Restate the data word for word. Leave the pictures out.

Transcribed page contents:
════════════════════
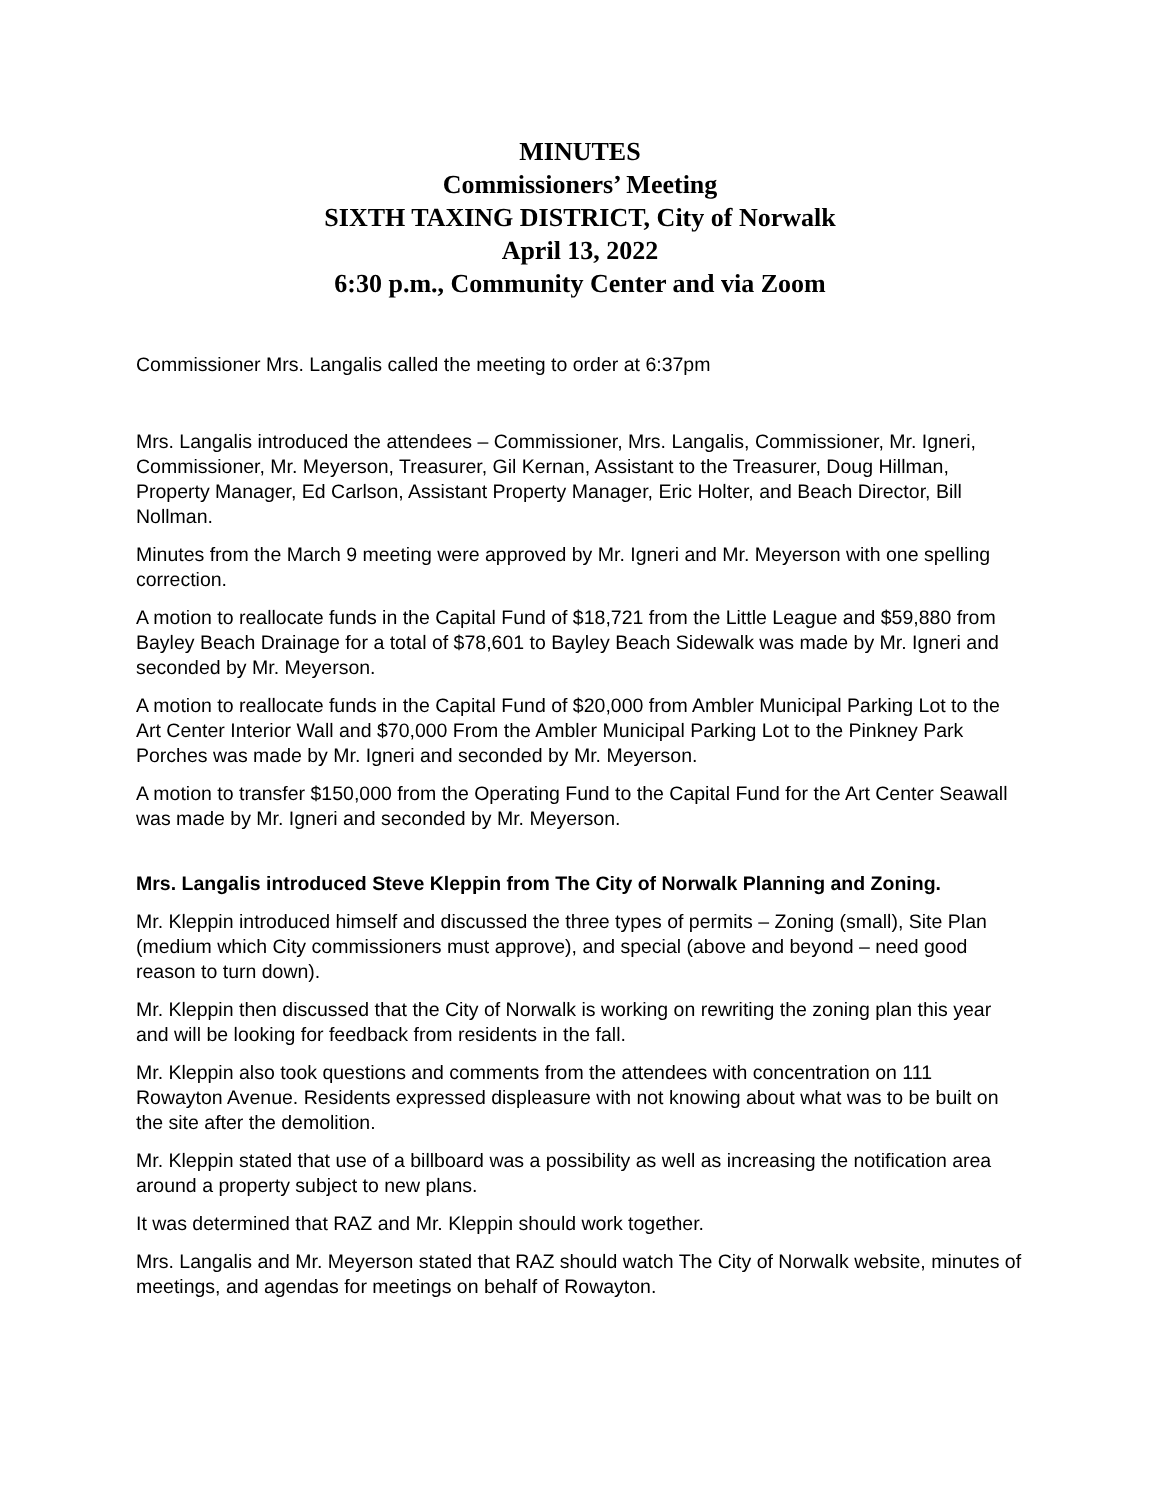MINUTES
Commissioners’ Meeting
SIXTH TAXING DISTRICT, City of Norwalk
April 13, 2022
6:30 p.m., Community Center and via Zoom
Commissioner Mrs. Langalis called the meeting to order at 6:37pm
Mrs. Langalis introduced the attendees – Commissioner, Mrs. Langalis, Commissioner, Mr. Igneri, Commissioner, Mr. Meyerson, Treasurer, Gil Kernan, Assistant to the Treasurer, Doug Hillman, Property Manager, Ed Carlson, Assistant Property Manager, Eric Holter, and Beach Director, Bill Nollman.
Minutes from the March 9 meeting were approved by Mr. Igneri and Mr. Meyerson with one spelling correction.
A motion to reallocate funds in the Capital Fund of $18,721 from the Little League and $59,880 from Bayley Beach Drainage for a total of $78,601 to Bayley Beach Sidewalk was made by Mr. Igneri and seconded by Mr. Meyerson.
A motion to reallocate funds in the Capital Fund of $20,000 from Ambler Municipal Parking Lot to the Art Center Interior Wall and $70,000 From the Ambler Municipal Parking Lot to the Pinkney Park Porches was made by Mr. Igneri and seconded by Mr. Meyerson.
A motion to transfer $150,000 from the Operating Fund to the Capital Fund for the Art Center Seawall was made by Mr. Igneri and seconded by Mr. Meyerson.
Mrs. Langalis introduced Steve Kleppin from The City of Norwalk Planning and Zoning.
Mr. Kleppin introduced himself and discussed the three types of permits – Zoning (small), Site Plan (medium which City commissioners must approve), and special (above and beyond – need good reason to turn down).
Mr. Kleppin then discussed that the City of Norwalk is working on rewriting the zoning plan this year and will be looking for feedback from residents in the fall.
Mr. Kleppin also took questions and comments from the attendees with concentration on 111 Rowayton Avenue. Residents expressed displeasure with not knowing about what was to be built on the site after the demolition.
Mr. Kleppin stated that use of a billboard was a possibility as well as increasing the notification area around a property subject to new plans.
It was determined that RAZ and Mr. Kleppin should work together.
Mrs. Langalis and Mr. Meyerson stated that RAZ should watch The City of Norwalk website, minutes of meetings, and agendas for meetings on behalf of Rowayton.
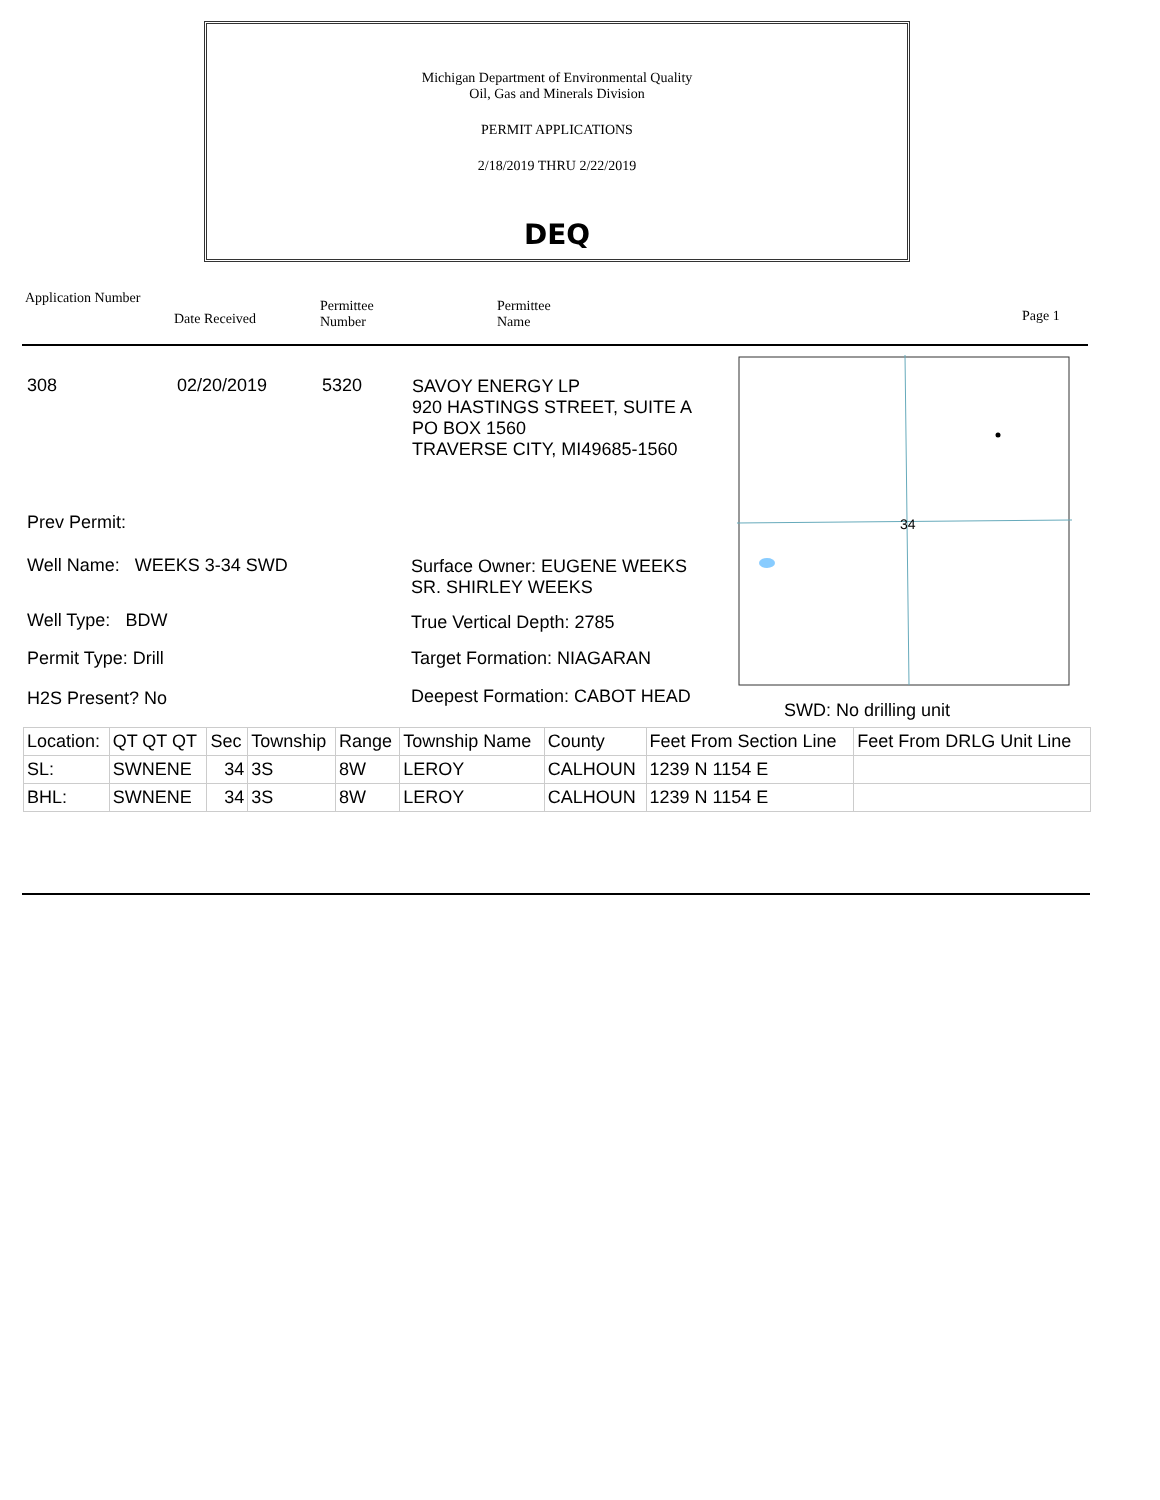Michigan Department of Environmental Quality
Oil, Gas and Minerals Division
PERMIT APPLICATIONS
2/18/2019 THRU 2/22/2019
DEQ
Application Number
Date Received
Permittee
Number
Permittee
Name
Page 1
308 02/20/2019 5320
SAVOY ENERGY LP
920 HASTINGS STREET, SUITE A
PO BOX 1560
TRAVERSE CITY, MI49685-1560
Prev Permit:
Well Name: WEEKS 3-34 SWD
Surface Owner: EUGENE WEEKS
SR. SHIRLEY WEEKS
Well Type: BDW True Vertical Depth: 2785
Permit Type: Drill Target Formation: NIAGARAN
H2S Present? No Deepest Formation: CABOT HEAD
34
SWD: No drilling unit
| Location: | QT QT QT | Sec | Township | Range | Township Name | County | Feet From Section Line | Feet From DRLG Unit Line |
| SL: | SWNENE | 34 | 3S | 8W | LEROY | CALHOUN | 1239 N 1154 E | |
| BHL: | SWNENE | 34 | 3S | 8W | LEROY | CALHOUN | 1239 N 1154 E | |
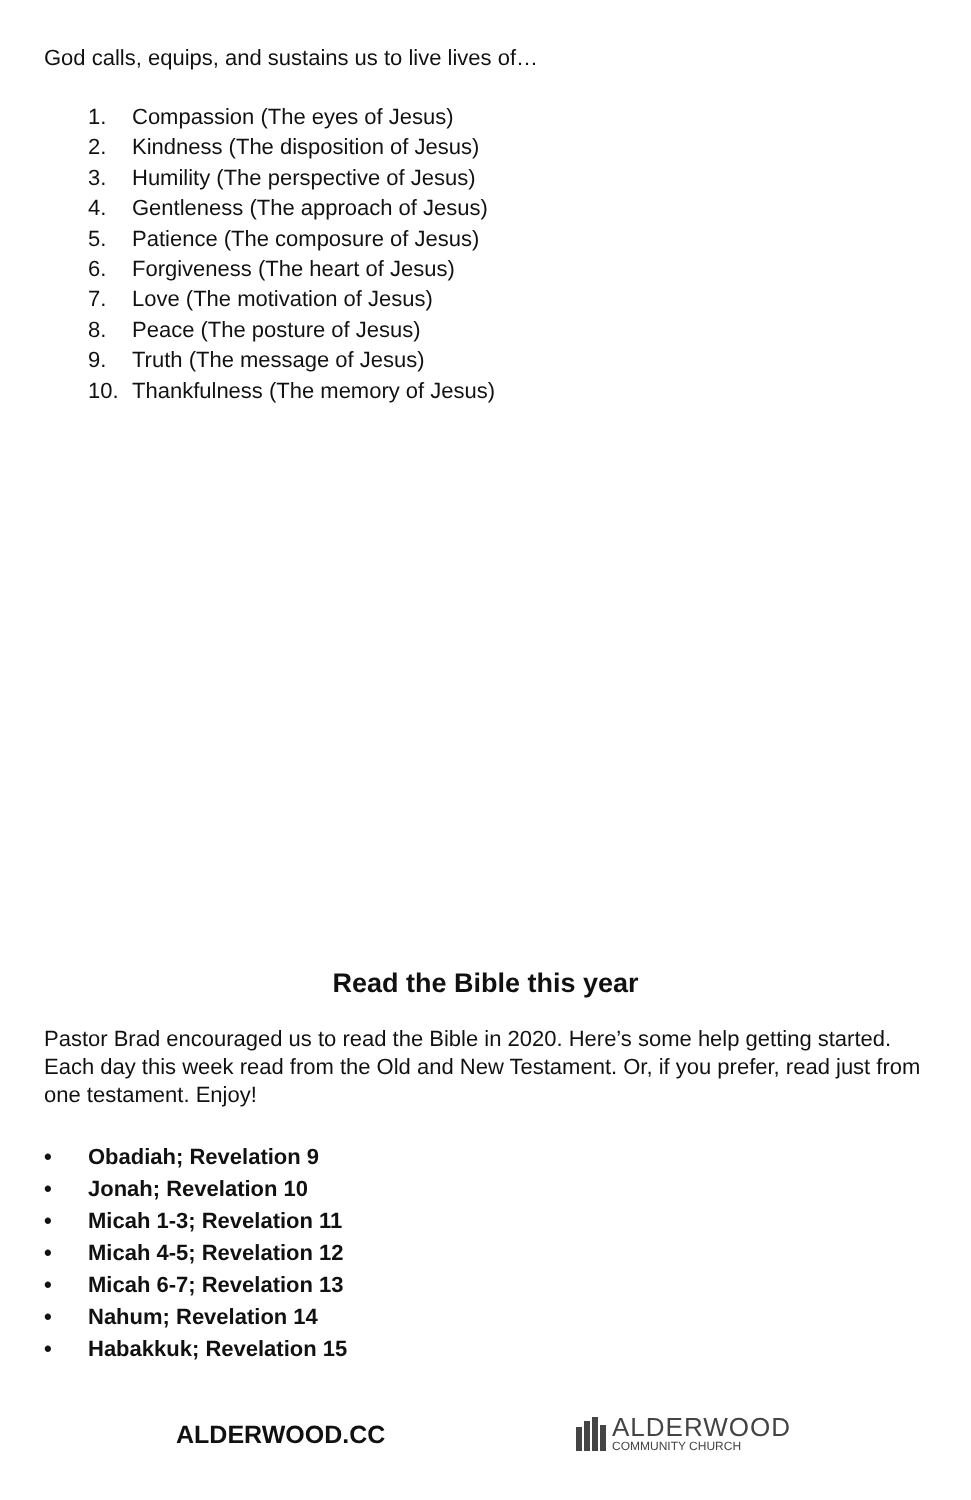God calls, equips, and sustains us to live lives of…
1. Compassion (The eyes of Jesus)
2. Kindness (The disposition of Jesus)
3. Humility (The perspective of Jesus)
4. Gentleness (The approach of Jesus)
5. Patience (The composure of Jesus)
6. Forgiveness (The heart of Jesus)
7. Love (The motivation of Jesus)
8. Peace (The posture of Jesus)
9. Truth (The message of Jesus)
10. Thankfulness (The memory of Jesus)
Read the Bible this year
Pastor Brad encouraged us to read the Bible in 2020. Here’s some help getting started. Each day this week read from the Old and New Testament. Or, if you prefer, read just from one testament. Enjoy!
• Obadiah; Revelation 9
• Jonah; Revelation 10
• Micah 1-3; Revelation 11
• Micah 4-5; Revelation 12
• Micah 6-7; Revelation 13
• Nahum; Revelation 14
• Habakkuk; Revelation 15
ALDERWOOD.CC
ALDERWOOD
COMMUNITY CHURCH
════════════════════
Answer box:
MINUTES
Commissioners’ Meeting
SIXTH TAXING DISTRICT, City of Norwalk
April 13, 2022
6:30 p.m., Community Center and via Zoom
Commissioner Mrs. Langalis called the meeting to order at 6:37pm
Mrs. Langalis introduced the attendees – Commissioner, Mrs. Langalis, Commissioner, Mr. Igneri, Commissioner, Mr. Meyerson, Treasurer, Gil Kernan, Assistant to the Treasurer, Doug Hillman, Property Manager, Ed Carlson, Assistant Property Manager, Eric Holter, and Beach Director, Bill Nollman.
Minutes from the March 9 meeting were approved by Mr. Igneri and Mr. Meyerson with one spelling correction.
A motion to reallocate funds in the Capital Fund of $18,721 from the Little League and $59,880 from Bayley Beach Drainage for a total of $78,601 to Bayley Beach Sidewalk was made by Mr. Igneri and seconded by Mr. Meyerson.
A motion to reallocate funds in the Capital Fund of $20,000 from Ambler Municipal Parking Lot to the Art Center Interior Wall and $70,000 From the Ambler Municipal Parking Lot to the Pinkney Park Porches was made by Mr. Igneri and seconded by Mr. Meyerson.
A motion to transfer $150,000 from the Operating Fund to the Capital Fund for the Art Center Seawall was made by Mr. Igneri and seconded by Mr. Meyerson.
Mrs. Langalis introduced Steve Kleppin from The City of Norwalk Planning and Zoning.
Mr. Kleppin introduced himself and discussed the three types of permits – Zoning (small), Site Plan (medium which City commissioners must approve), and special (above and beyond – need good reason to turn down).
Mr. Kleppin then discussed that the City of Norwalk is working on rewriting the zoning plan this year and will be looking for feedback from residents in the fall.
Mr. Kleppin also took questions and comments from the attendees with concentration on 111 Rowayton Avenue. Residents expressed displeasure with not knowing about what was to be built on the site after the demolition.
Mr. Kleppin stated that use of a billboard was a possibility as well as increasing the notification area around a property subject to new plans.
It was determined that RAZ and Mr. Kleppin should work together.
Mrs. Langalis and Mr. Meyerson stated that RAZ should watch The City of Norwalk website, minutes of meetings, and agendas for meetings on behalf of Rowayton.
Michigan Department of Environmental Quality
Oil, Gas and Minerals Division
PERMIT APPLICATIONS
2/18/2019 THRU 2/22/2019
DEQ
Application Number
Date Received
Permittee
Number
Permittee
Name
Page 1
308 02/20/2019 5320
SAVOY ENERGY LP
920 HASTINGS STREET, SUITE A
PO BOX 1560
TRAVERSE CITY, MI49685-1560
Prev Permit:
Well Name: WEEKS 3-34 SWD
Surface Owner: EUGENE WEEKS
SR. SHIRLEY WEEKS
Well Type: BDW True Vertical Depth: 2785
Permit Type: Drill Target Formation: NIAGARAN
H2S Present? No Deepest Formation: CABOT HEAD
34
SWD: No drilling unit
| Location: | QT QT QT | Sec | Township | Range | Township Name | County | Feet From Section Line | Feet From DRLG Unit Line |
| SL: | SWNENE | 34 | 3S | 8W | LEROY | CALHOUN | 1239 N 1154 E | |
| BHL: | SWNENE | 34 | 3S | 8W | LEROY | CALHOUN | 1239 N 1154 E | |
God calls, equips, and sustains us to live lives of…
1. Compassion (The eyes of Jesus)
2. Kindness (The disposition of Jesus)
3. Humility (The perspective of Jesus)
4. Gentleness (The approach of Jesus)
5. Patience (The composure of Jesus)
6. Forgiveness (The heart of Jesus)
7. Love (The motivation of Jesus)
8. Peace (The posture of Jesus)
9. Truth (The message of Jesus)
10. Thankfulness (The memory of Jesus)
Read the Bible this year
Pastor Brad encouraged us to read the Bible in 2020. Here’s some help getting started. Each day this week read from the Old and New Testament. Or, if you prefer, read just from one testament. Enjoy!
• Obadiah; Revelation 9
• Jonah; Revelation 10
• Micah 1-3; Revelation 11
• Micah 4-5; Revelation 12
• Micah 6-7; Revelation 13
• Nahum; Revelation 14
• Habakkuk; Revelation 15
ALDERWOOD.CC
ALDERWOOD
COMMUNITY CHURCH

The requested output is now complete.